There are also plenty of features to increase camaraderie, from chat threads built around teams and topics to emojis and goofy GIFs. Whether you’re working on a deadline or blowing off steam, Typetalk is the tool for your team.
Creating compelling diagrams
Sometimes great ideas deserve to be expressed in more than mere words. Whether you’re presenting your business to potential investors or showcasing a new strategy to your team, compelling visuals can help you make the case.
Yet few startups have extensive design teams – if they have a dedicated designer on staff at all. As a result, many companies settle for generic visuals and miss the opportunity to make a distinctive impression.
Cacoo, our intuitive app for designing diagrams, will completely change your startup’s approach to design. Our platform empowers all kinds of visual presentations, including flowcharts, wireframes and project timelines. With a deep collection of templates and endless potential for customization, Cacoo makes slick design possible for every startup.

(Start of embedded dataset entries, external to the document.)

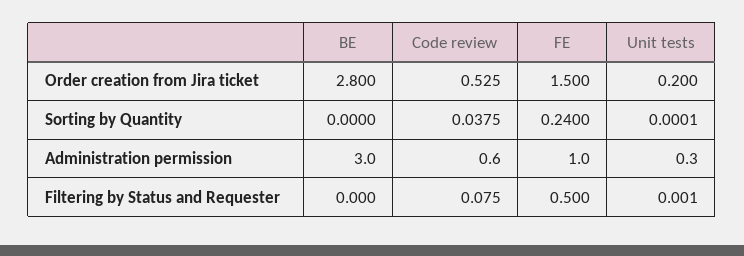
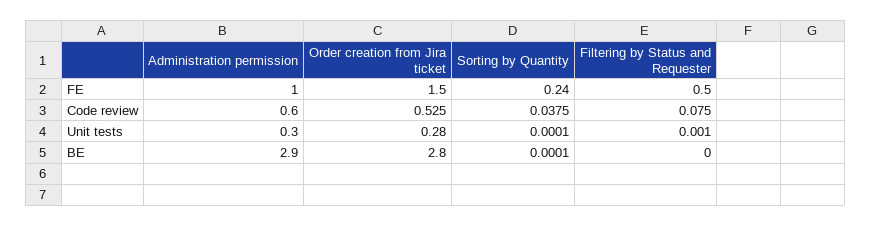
  {
    "BE": {
      "Order creation from Jira ticket": 2.8,
-     "Sorting by Quantity": 0,
+     "Sorting by Quantity": 0.0001,
-     "Administration permission": 3,
+     "Administration permission": 2.9,
      "Filtering by Status and Requester": 0
    },
    "Code review": {
      "Order creation from Jira ticket": 0.525,
      "Sorting by Quantity": 0.0375,
      "Administration permission": 0.6,
      "Filtering by Status and Requester": 0.075
    },
    "FE": {
      "Order creation from Jira ticket": 1.5,
      "Sorting by Quantity": 0.24,
      "Administration permission": 1,
      "Filtering by Status and Requester": 0.5
    },
    "Unit tests": {
-     "Order creation from Jira ticket": 0.2,
+     "Order creation from Jira ticket": 0.28,
      "Sorting by Quantity": 0.0001,
      "Administration permission": 0.3,
      "Filtering by Status and Requester": 0.001
    }
  }

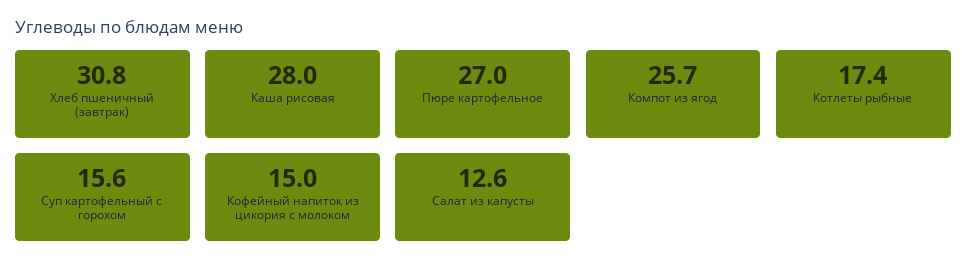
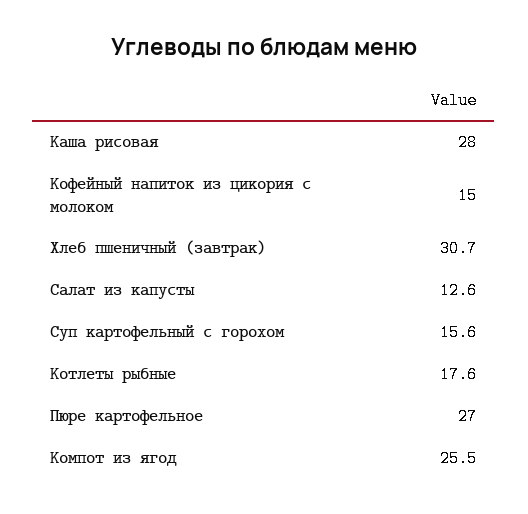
  {
-   "Хлеб пшеничный (завтрак)": 30.8,
+   "Хлеб пшеничный (завтрак)": 30.7,
    "Каша рисовая": 28,
    "Пюре картофельное": 27,
-   "Компот из ягод": 25.7,
+   "Компот из ягод": 25.5,
-   "Котлеты рыбные": 17.4,
+   "Котлеты рыбные": 17.6,
    "Суп картофельный с горохом": 15.6,
    "Кофейный напиток из цикория с молоком": 15,
    "Салат из капусты": 12.6
  }

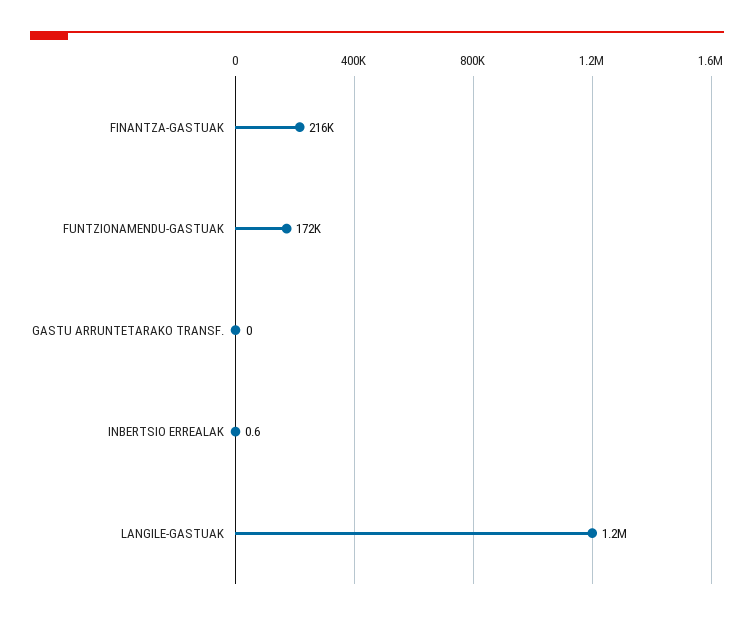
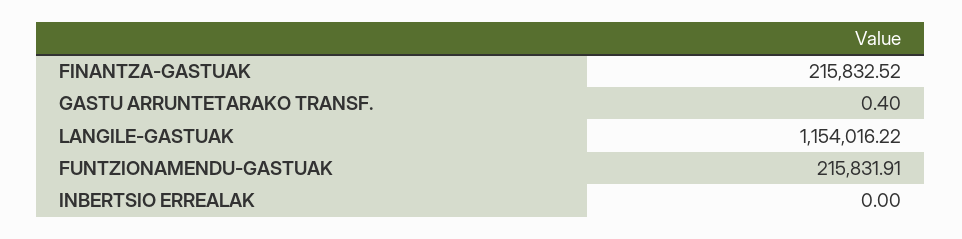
  {
    "FINANTZA-GASTUAK": 215832.52,
-   "FUNTZIONAMENDU-GASTUAK": 172000,
+   "FUNTZIONAMENDU-GASTUAK": 215831.91,
-   "GASTU ARRUNTETARAKO TRANSF.": 0,
+   "GASTU ARRUNTETARAKO TRANSF.": 0.4,
-   "INBERTSIO ERREALAK": 0.6,
+   "INBERTSIO ERREALAK": 0,
    "LANGILE-GASTUAK": 1154016.22
  }

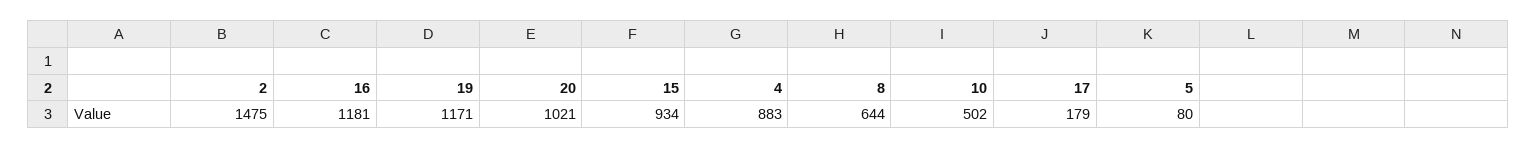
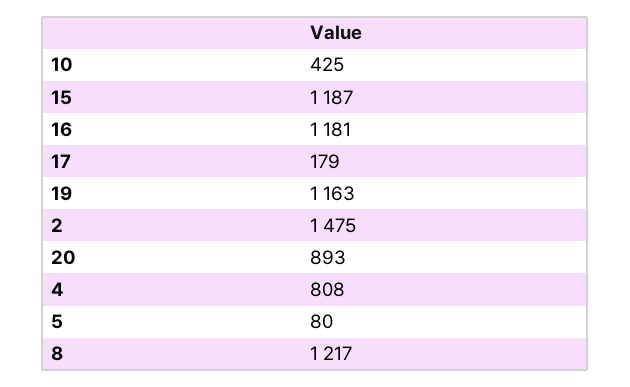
  {
    "2": 1475,
    "16": 1181,
-   "19": 1171,
+   "19": 1163,
-   "20": 1021,
+   "20": 893,
-   "15": 934,
+   "15": 1187,
-   "4": 883,
+   "4": 808,
-   "8": 644,
+   "8": 1217,
-   "10": 502,
+   "10": 425,
    "17": 179,
    "5": 80
  }

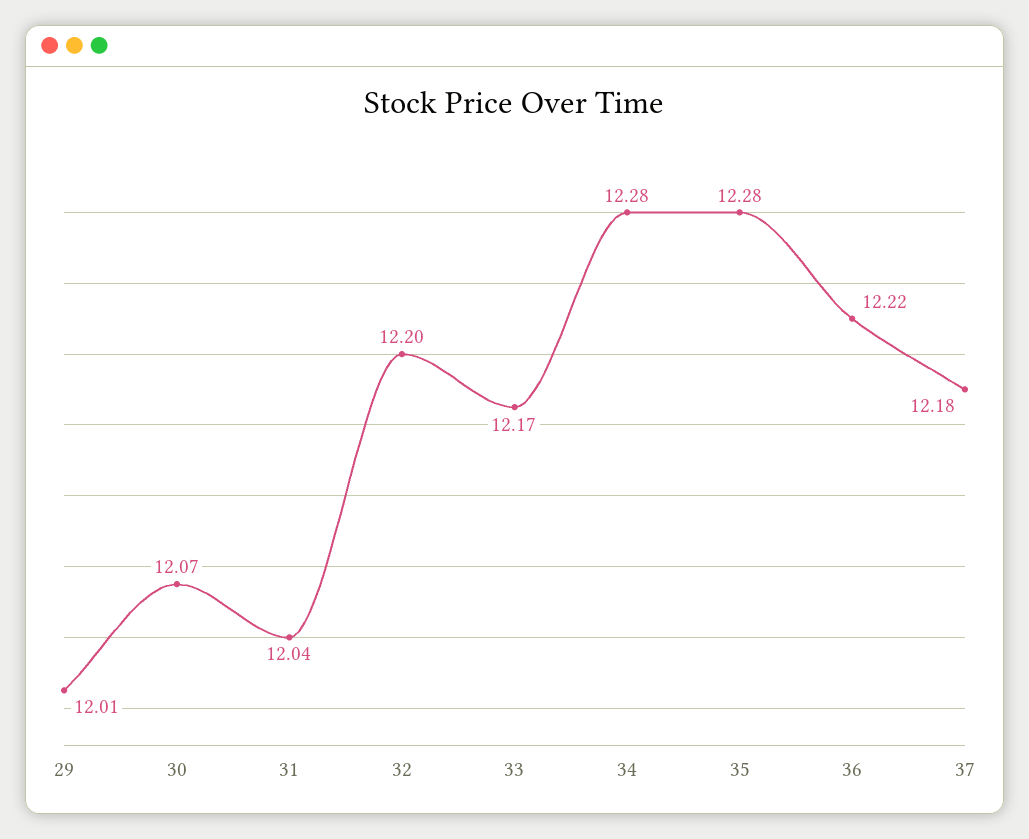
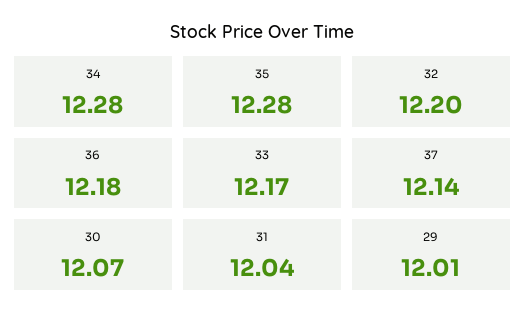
  {
    "29": 12.01,
    "30": 12.07,
    "31": 12.04,
    "32": 12.2,
    "33": 12.17,
    "34": 12.28,
    "35": 12.28,
-   "36": 12.22,
+   "36": 12.18,
-   "37": 12.18
+   "37": 12.14
  }

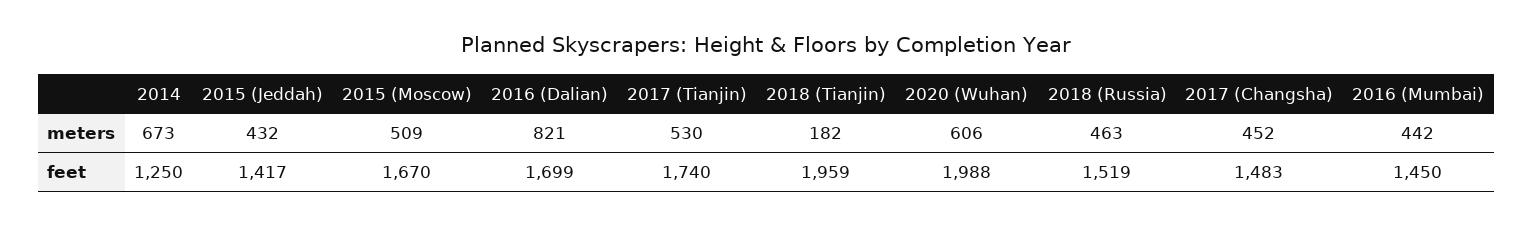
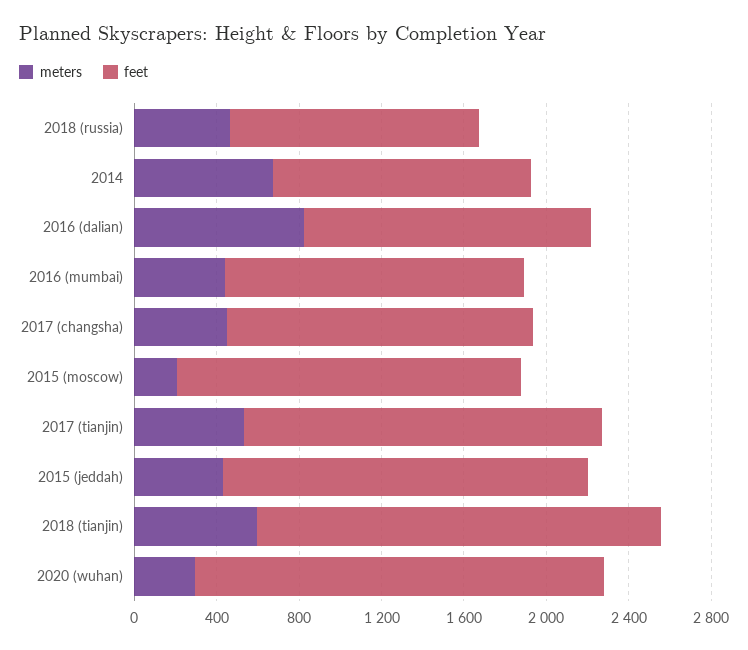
  {
    "meters": {
      "2014": 673,
      "2015 (Jeddah)": 432,
-     "2015 (Moscow)": 509,
+     "2015 (Moscow)": 200,
      "2016 (Dalian)": 821,
      "2017 (Tianjin)": 530,
-     "2018 (Tianjin)": 182,
+     "2018 (Tianjin)": 600,
-     "2020 (Wuhan)": 606,
+     "2020 (Wuhan)": 300,
      "2018 (Russia)": 463,
      "2017 (Changsha)": 452,
      "2016 (Mumbai)": 442
    },
    "feet": {
      "2014": 1250,
-     "2015 (Jeddah)": 1417,
+     "2015 (Jeddah)": 1800,
      "2015 (Moscow)": 1670,
-     "2016 (Dalian)": 1699,
+     "2016 (Dalian)": 1400,
      "2017 (Tianjin)": 1740,
      "2018 (Tianjin)": 1959,
      "2020 (Wuhan)": 1988,
-     "2018 (Russia)": 1519,
+     "2018 (Russia)": 1200,
      "2017 (Changsha)": 1483,
      "2016 (Mumbai)": 1450
    }
  }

Best of all, Cacoo is geared towards collaboration. By inviting all team members to participate in the design process, Cacoo eliminates endless iteration and miscommunicated feedback.
Plus, Cacoo offers all this at an extremely affordable price. With plans starting at just $5 per month, the value to your team will quickly become clear. In fact, Techradar cited this mix of affordability and powerful features in naming Cacoo the number one diagram platform out there.
From starting up to sustained success
We hope this guide demystifies the technical dimensions of founding a business, enabling entrepreneurs to make smart investments in their own success. Creating a new company can be both exhilarating and overwhelming, and we aim to simplify that process with our advice.
As you choose the technology that will power your new venture, keep one final principle in mind: Anticipate the unexpected. From unforeseen challenges to unprecedented opportunities, startup life is anything but predictable.
In selecting the tools your startup will use, therefore, prioritize support and flexibility. Your startup needs tech that can scale alongside your success – and provide solutions in tough times as well.
At Nulab, we offer our customers that kind of commitment. Whether your company is in its infancy or already leads your industry, our products can help your team seize new opportunities.